Being a new mom can be a mixed bag...

United States
December 19, 2010 3:25pm CST
Hi everyone! I'm new to MyLot and also a new mother. I'm 22 years old and my boyfriend and I decided it was time to start a family earlier this year. Well, my son is now 6 weeks old and we are so blessed to have such a beautiful little boy. He is the light of our lives. That being said, we are exhausted! His concept of day and night is still in the works so I've pretty much become nocturnal. I also find myself worrying about everything under the sun. I worry whether I'm feeding him enough, if he's growing properly, if he's happy... I could go on forever. What I need is some advice from other parents who've been down this road. Please, any words of wisdom would be greatly appreciated!
6 responses
• United States
20 Dec 10
You sound like you are doing everything perfectly :) Now sit back and relax. He will eat enough AND sleep enough. Yes, be vigilant, but not so much to the point you don't enjoy him. In time he will be crawling and there will be a whole new world of things to think about. By then, you will be ready for those things too. Just get the rest you need now. Also give yourself a pat on the back for the wonderful job you ARE doing. Oh, and don't forget to get rest when he is resting. VERY important. You sound like a first time Mom who wants to do an Awesome job. You are off to a fabulous start. Please don't forget to give yourself credit. :) My Best to you. :)
• United States
26 Dec 10
Oh My Gosh! You sound so much like me! I would call the doctor before I would eat chocolate or do anything. I even stopped my morning coffee. That was really hard, but anything for my baby! You are welcome. It's so fun to see new mom's reacting the same way I did. My oldest is nearly 22 years old now. I read the pregnancy books, then the baby development books. Then had a list of questions for the doctor when he had his check-ups. Babies are so amazing. Everything changes when they arrive for sure, but if you are nervous all the time, he will start to be nervous too. Be vigilant but have fun with him too. Look what you and your husband created out of Love? That is so Awesome! Just Love him like crazy. I know you do that. What more can a baby ask for? I don't think he can ask for anything else. :)
• United States
23 Dec 10
Your positive words are just what I needed! Thank you so much:). I read a lot during my pregnancy about nursing, development, etc. I also pretty much lived in a bubble while I was pregnant-avoiding everything they say you should. I guess that's why it's hard for me to see the good I am doing now. I was in total control while I was pregnant, but boy has that has changed!
20 Dec 10
I am also a new mom like you. My daughter now is already 9 months old. I can also experienced the same feelings. However, it is also good that you have a supportive husband or partner beside you. I was stressed out before because my baby was awake at night. I can't even sleep at day time.

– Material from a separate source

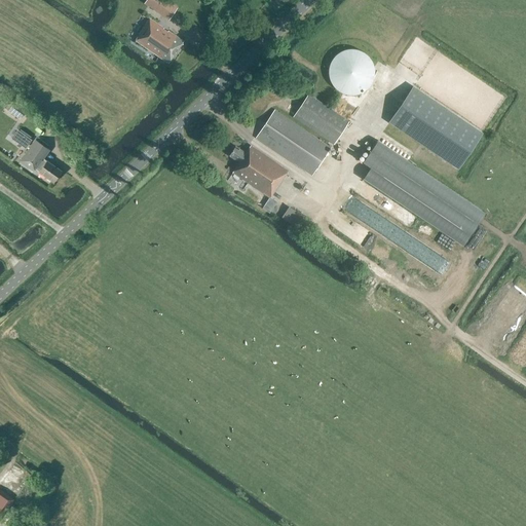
[(146,0),(144,4),(168,21),(177,8),(164,0),(146,0)]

It is true that you should nap when your child is sleeping. You should take advantage of your child's sleeping time. I suggest you read a lot about parenting. Things to do to make your child fall asleep at night. That is what I did. She started to sleep at night when she was two months old. Enjoy every moment with your baby. Time flew so fast.
• United States
23 Dec 10
Wow, 9 months seems so long from now! I can't even imagine what he'll be like when he's that age. I can't sleep during the day either really, which is what makes it really hard. I've read a lot but he's still not old enough to put him on a sleep schedule. Soon hopefully! Good luck with your daughter and thanks for the advice!
@dorannmwin (36392)
• United States
19 Dec 10
The first thing that I think is important advice to a new mother is that you shouldn't worry too much. The baby will eat what he needs to eat in order to thrive. He is going to sleep a lot and not really do a lot for the next few months. However, this is really the easy part. Yes, you will eventually get some sleep because he will be sleeping at night, but then you have to worry about all of the crumbs in the floor, electric sockets and the corners that you find in a doorway. A mother's worry never does end.
• United States
23 Dec 10
It's like my mom says, "Little kids, little problems. Big kids, BIG problems"!
@asyria51 (2861)
• United States
19 Dec 10
nap when he naps, and if the house is not in perfect order that is fine. Babies will not starve themselves, nor will they eat too much. If he stops drinking his bottle or nursing, then he is done and getting enough to eat.
• United States
23 Dec 10
Sorry it's taken me so long to respond, duty calls! Anyway, the thing is, he'll fall asleep or pull away (both apply to nursing and bottle feeding), so I burp him and put him down to sleep. But he's screaming 5 minutes later! I try to offer him more before I burp him, but he'll even purse his lips to reject it. It's so confusing!
20 Dec 10
Hello Bri, I feel your concern as a new mummy!! Well my elder sister passed through the same road! Im still no parent but an uncle lol! I will just advice you to talk issues with your own mom! If she isn't aruound you just call her on the phone. Who know she could help you better. Wish you the best in this parent hood!